Task prompt:
Each line from the first line of the entries through the line holding "X0337402D02*" is to be restated word for word; nothing else, and no picture, belongs in the answer.

**** Records to use ****

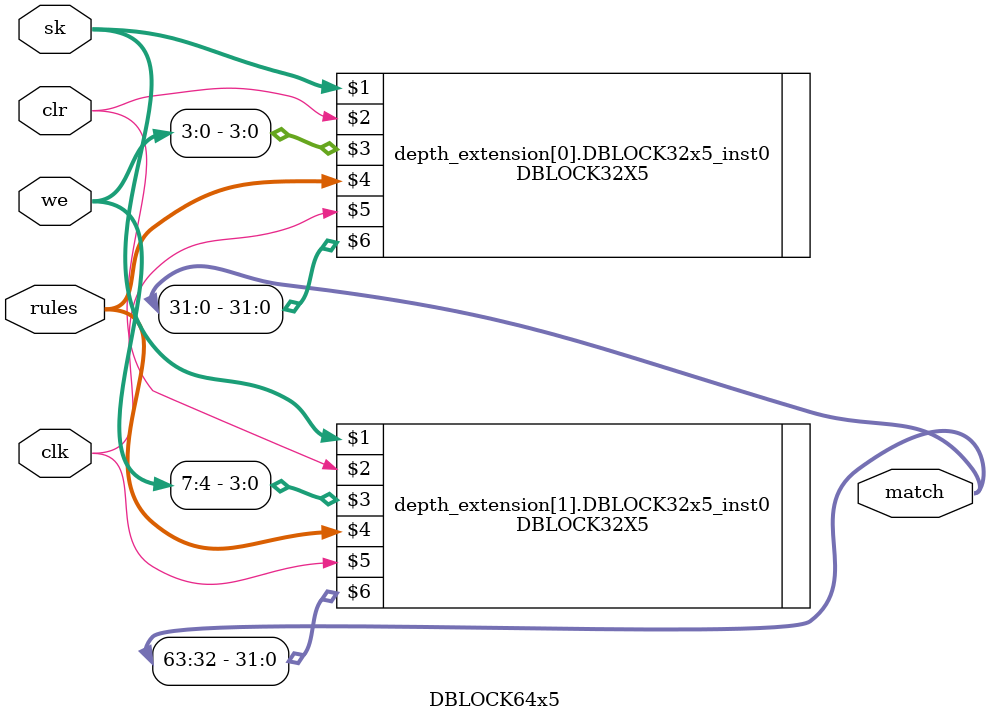
<source format=v>
`timescale 1ns / 1ps


module DBLOCK64x5 #(parameter kw_size=5,D=64)(sk,clr,we,rules,clk,match);

parameter rd_size=32;   // DBLOCK rule depth size
parameter we_size=4;

input [kw_size-1:0] sk;
input clr;
input [D/8-1:0] we;
input [7:0] rules;
input clk;
output [D-1:0] match;

//genvar i;
//generate
//    for (i=0;i<n;i=i+1)
//        begin: depth_extension
//        DBLOCK #(kw_size,rd_size) DBLOCK_inst(sk[i*5+4:i*5],we,ce,clr,rule,clk,match);
//    end
//endgenerate
genvar i;
generate
for (i=0;i<D/32;i=i+1)
begin:depth_extension
DBLOCK32X5 #(kw_size,rd_size,we_size) DBLOCK32x5_inst0(sk,clr,we[i*4+3:i*4],rules,clk,match[i*32+31:i*32]);
end
endgenerate

endmodule
</source>
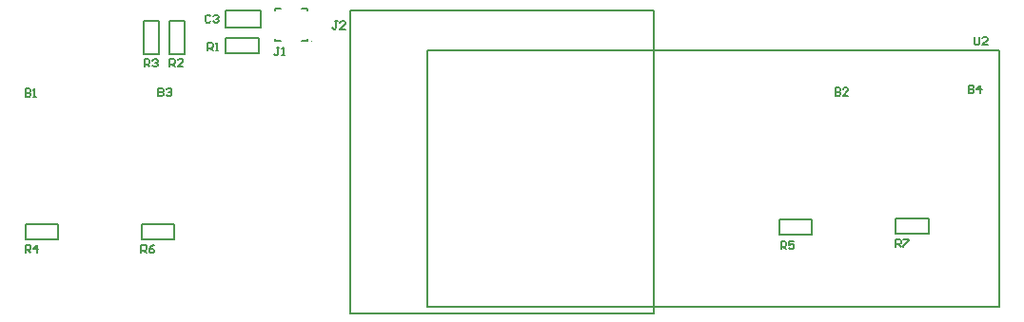
<source format=gto>
G04*
G04 #@! TF.GenerationSoftware,Altium Limited,Altium Designer,18.1.9 (240)*
G04*
G04 Layer_Color=65535*
%FSAX25Y25*%
%MOIN*%
G70*
G01*
G75*
%ADD10C,0.00394*%
%ADD11C,0.00787*%
%ADD12C,0.00591*%
D10*
X0397244Y0439567D02*
G03*
X0397244Y0439567I-0000197J0000000D01*
G01*
D11*
X0410669Y0344094D02*
Y0450236D01*
Y0344094D02*
X0516811D01*
Y0450236D01*
X0410669D02*
X0516811D01*
X0637756Y0346220D02*
Y0436181D01*
X0437598Y0346220D02*
X0637756D01*
X0437598D02*
Y0436181D01*
X0637756D01*
X0337402Y0370118D02*
X0348819D01*
Y0375433D01*
X0337402D02*
X0348819D01*
X0337402Y0370118D02*
Y0375433D01*
X0601653Y0371890D02*
X0613071D01*
Y0377205D01*
X0601653D02*
X0613071D01*
X0601653Y0371890D02*
Y0377205D01*
X0384055Y0450984D02*
X0386142D01*
X0393386D02*
X0395472D01*
X0384055Y0439567D02*
X0386142D01*
X0393386D02*
X0395472D01*
X0384055Y0450295D02*
Y0450984D01*
Y0439567D02*
Y0440256D01*
X0395472Y0450295D02*
Y0450984D01*
Y0439567D02*
Y0440256D01*
X0367008Y0444370D02*
Y0450315D01*
Y0444370D02*
X0379055D01*
Y0450315D01*
X0367008D02*
X0379055D01*
X0352520Y0435118D02*
Y0446535D01*
X0347205D02*
X0352520D01*
X0347205Y0435118D02*
Y0446535D01*
Y0435118D02*
X0352520D01*
X0343465D02*
Y0446535D01*
X0338150D02*
X0343465D01*
X0338150Y0435118D02*
Y0446535D01*
Y0435118D02*
X0343465D01*
X0296811Y0375472D02*
X0308228D01*
X0296811Y0370158D02*
Y0375472D01*
Y0370158D02*
X0308228D01*
Y0375472D01*
X0560945Y0376929D02*
X0572362D01*
X0560945Y0371614D02*
Y0376929D01*
Y0371614D02*
X0572362D01*
Y0376929D01*
X0367008Y0435276D02*
X0378425D01*
Y0440590D01*
X0367008D02*
X0378425D01*
X0367008Y0435276D02*
Y0440590D01*
D12*
X0296772Y0422873D02*
Y0420118D01*
X0298149D01*
X0298608Y0420577D01*
Y0421036D01*
X0298149Y0421496D01*
X0296772D01*
X0298149D01*
X0298608Y0421955D01*
Y0422414D01*
X0298149Y0422873D01*
X0296772D01*
X0299527Y0420118D02*
X0300445D01*
X0299986D01*
Y0422873D01*
X0299527Y0422414D01*
X0580394Y0423188D02*
Y0420433D01*
X0581771D01*
X0582230Y0420892D01*
Y0421351D01*
X0581771Y0421811D01*
X0580394D01*
X0581771D01*
X0582230Y0422270D01*
Y0422729D01*
X0581771Y0423188D01*
X0580394D01*
X0584985Y0420433D02*
X0583149D01*
X0584985Y0422270D01*
Y0422729D01*
X0584526Y0423188D01*
X0583608D01*
X0583149Y0422729D01*
X0343307Y0423031D02*
Y0420276D01*
X0344685D01*
X0345144Y0420735D01*
Y0421194D01*
X0344685Y0421653D01*
X0343307D01*
X0344685D01*
X0345144Y0422112D01*
Y0422571D01*
X0344685Y0423031D01*
X0343307D01*
X0346062Y0422571D02*
X0346521Y0423031D01*
X0347440D01*
X0347899Y0422571D01*
Y0422112D01*
X0347440Y0421653D01*
X0346981D01*
X0347440D01*
X0347899Y0421194D01*
Y0420735D01*
X0347440Y0420276D01*
X0346521D01*
X0346062Y0420735D01*
X0627165Y0424133D02*
Y0421378D01*
X0628543D01*
X0629002Y0421837D01*
Y0422296D01*
X0628543Y0422755D01*
X0627165D01*
X0628543D01*
X0629002Y0423215D01*
Y0423674D01*
X0628543Y0424133D01*
X0627165D01*
X0631298Y0421378D02*
Y0424133D01*
X0629920Y0422755D01*
X0631757D01*
X0361679Y0448359D02*
X0361220Y0448818D01*
X0360302D01*
X0359842Y0448359D01*
Y0446522D01*
X0360302Y0446063D01*
X0361220D01*
X0361679Y0446522D01*
X0362597Y0448359D02*
X0363057Y0448818D01*
X0363975D01*
X0364434Y0448359D01*
Y0447900D01*
X0363975Y0447440D01*
X0363516D01*
X0363975D01*
X0364434Y0446981D01*
Y0446522D01*
X0363975Y0446063D01*
X0363057D01*
X0362597Y0446522D01*
X0385695Y0437401D02*
X0384777D01*
X0385236D01*
Y0435105D01*
X0384777Y0434646D01*
X0384317D01*
X0383858Y0435105D01*
X0386613Y0434646D02*
X0387532D01*
X0387072D01*
Y0437401D01*
X0386613Y0436941D01*
X0406089Y0446574D02*
X0405170D01*
X0405629D01*
Y0444278D01*
X0405170Y0443819D01*
X0404711D01*
X0404252Y0444278D01*
X0408844Y0443819D02*
X0407007D01*
X0408844Y0445656D01*
Y0446115D01*
X0408385Y0446574D01*
X0407466D01*
X0407007Y0446115D01*
X0360630Y0436221D02*
Y0438975D01*
X0362007D01*
X0362467Y0438516D01*
Y0437598D01*
X0362007Y0437139D01*
X0360630D01*
X0361548D02*
X0362467Y0436221D01*
X0363385D02*
X0364303D01*
X0363844D01*
Y0438975D01*
X0363385Y0438516D01*
X0347284Y0430551D02*
Y0433306D01*
X0348661D01*
X0349120Y0432847D01*
Y0431929D01*
X0348661Y0431469D01*
X0347284D01*
X0348202D02*
X0349120Y0430551D01*
X0351875D02*
X0350039D01*
X0351875Y0432388D01*
Y0432847D01*
X0351416Y0433306D01*
X0350498D01*
X0350039Y0432847D01*
X0338504Y0430512D02*
Y0433267D01*
X0339881D01*
X0340341Y0432808D01*
Y0431889D01*
X0339881Y0431430D01*
X0338504D01*
X0339422D02*
X0340341Y0430512D01*
X0341259Y0432808D02*
X0341718Y0433267D01*
X0342636D01*
X0343096Y0432808D01*
Y0432348D01*
X0342636Y0431889D01*
X0342177D01*
X0342636D01*
X0343096Y0431430D01*
Y0430971D01*
X0342636Y0430512D01*
X0341718D01*
X0341259Y0430971D01*
X0296772Y0365394D02*
Y0368149D01*
X0298149D01*
X0298608Y0367690D01*
Y0366771D01*
X0298149Y0366312D01*
X0296772D01*
X0297690D02*
X0298608Y0365394D01*
X0300904D02*
Y0368149D01*
X0299527Y0366771D01*
X0301363D01*
X0561417Y0366535D02*
Y0369290D01*
X0562795D01*
X0563254Y0368831D01*
Y0367913D01*
X0562795Y0367454D01*
X0561417D01*
X0562336D02*
X0563254Y0366535D01*
X0566009Y0369290D02*
X0564172D01*
Y0367913D01*
X0565091Y0368372D01*
X0565550D01*
X0566009Y0367913D01*
Y0366995D01*
X0565550Y0366535D01*
X0564632D01*
X0564172Y0366995D01*
X0337362Y0365236D02*
Y0367991D01*
X0338740D01*
X0339199Y0367532D01*
Y0366614D01*
X0338740Y0366155D01*
X0337362D01*
X0338281D02*
X0339199Y0365236D01*
X0341954Y0367991D02*
X0341036Y0367532D01*
X0340117Y0366614D01*
Y0365695D01*
X0340576Y0365236D01*
X0341495D01*
X0341954Y0365695D01*
Y0366155D01*
X0341495Y0366614D01*
X0340117D01*
X0601575Y0367284D02*
Y0370039D01*
X0602952D01*
X0603411Y0369579D01*
Y0368661D01*
X0602952Y0368202D01*
X0601575D01*
X0602493D02*
X0603411Y0367284D01*
X0604330Y0370039D02*
X0606167D01*
Y0369579D01*
X0604330Y0367743D01*
Y0367284D01*
X0629173Y0441023D02*
Y0438727D01*
X0629632Y0438268D01*
X0630551D01*
X0631010Y0438727D01*
Y0441023D01*
X0633765Y0438268D02*
X0631928D01*
X0633765Y0440104D01*
Y0440564D01*
X0633306Y0441023D01*
X0632387D01*
X0631928Y0440564D01*
M02*

</source>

****

Output for this exercise:
<source format=v>
`timescale 1ns / 1ps


module DBLOCK64x5 #(parameter kw_size=5,D=64)(sk,clr,we,rules,clk,match);

parameter rd_size=32;   // DBLOCK rule depth size
parameter we_size=4;

input [kw_size-1:0] sk;
input clr;
input [D/8-1:0] we;
input [7:0] rules;
input clk;
output [D-1:0] match;

//genvar i;
//generate
//    for (i=0;i<n;i=i+1)
//        begin: depth_extension
//        DBLOCK #(kw_size,rd_size) DBLOCK_inst(sk[i*5+4:i*5],we,ce,clr,rule,clk,match);
//    end
//endgenerate
genvar i;
generate
for (i=0;i<D/32;i=i+1)
begin:depth_extension
DBLOCK32X5 #(kw_size,rd_size,we_size) DBLOCK32x5_inst0(sk,clr,we[i*4+3:i*4],rules,clk,match[i*32+31:i*32]);
end
endgenerate

endmodule
</source>
<source format=gto>
G04*
G04 #@! TF.GenerationSoftware,Altium Limited,Altium Designer,18.1.9 (240)*
G04*
G04 Layer_Color=65535*
%FSAX25Y25*%
%MOIN*%
G70*
G01*
G75*
%ADD10C,0.00394*%
%ADD11C,0.00787*%
%ADD12C,0.00591*%
D10*
X0397244Y0439567D02*
G03*
X0397244Y0439567I-0000197J0000000D01*
G01*
D11*
X0410669Y0344094D02*
Y0450236D01*
Y0344094D02*
X0516811D01*
Y0450236D01*
X0410669D02*
X0516811D01*
X0637756Y0346220D02*
Y0436181D01*
X0437598Y0346220D02*
X0637756D01*
X0437598D02*
Y0436181D01*
X0637756D01*
X0337402Y0370118D02*
X0348819D01*
Y0375433D01*
X0337402D02*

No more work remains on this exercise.